AI for multiplayer computer games
Unity ML-Agents environment
Unity ML-Agents is one of the major open-source frameworks for reinforcement learning research. The repository https://github.com/Unity-Technologies/ml-agents. It is characterized by ingenious engineering, including efficient parallelized training procedures, many example environments, and implementations of state-of-the-art algorithms including PPO, SAC (single agent setting), and COMA (multi-agent).
We base on the Fictitious Co-Play algorithm from DeepMind's DJ Strouse et al. Collaborating with Humans without Human Data (NeurIPS 2021) for multi-player & multi-team settings and evaluate it within the Dodgeball environment.

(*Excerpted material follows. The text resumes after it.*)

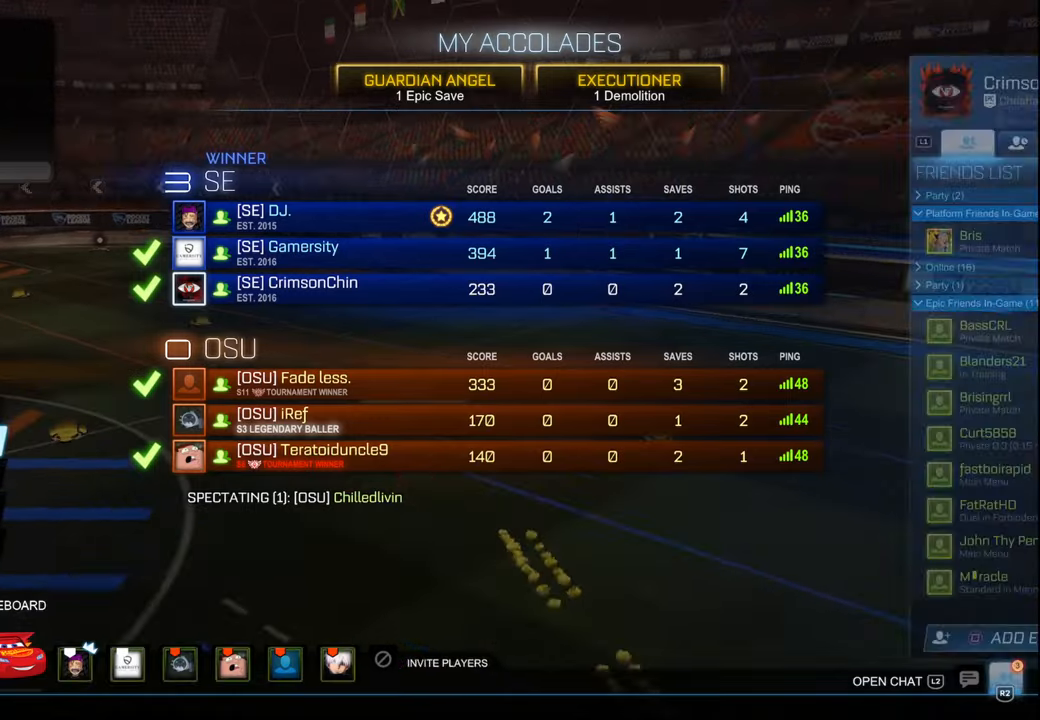
{"buttons": ["R1"], "left_stick": "center", "right_stick": "center", "events": [[334, "R1", "down"], [434, "R1", "up"], [484, "R1", "down"]]}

Originally FCP algorithm was tested in a very simple over-cooked environment, based on human-ai collaboration during a cooking task taking place on a simple 2D grid-world.
We generalize FCP to multi-player team-based 3D game.
First Person Perspective Computer-Game
For the purpose of performing Human-AI experiments, we built a hand-crafted FPP computer game mod of the Dodgeball environment, utilizing the Unity 3D game engine capabilities. The game is currently restricted to a single operating system, but we are currently developing an on-line game natively running through an internet browser.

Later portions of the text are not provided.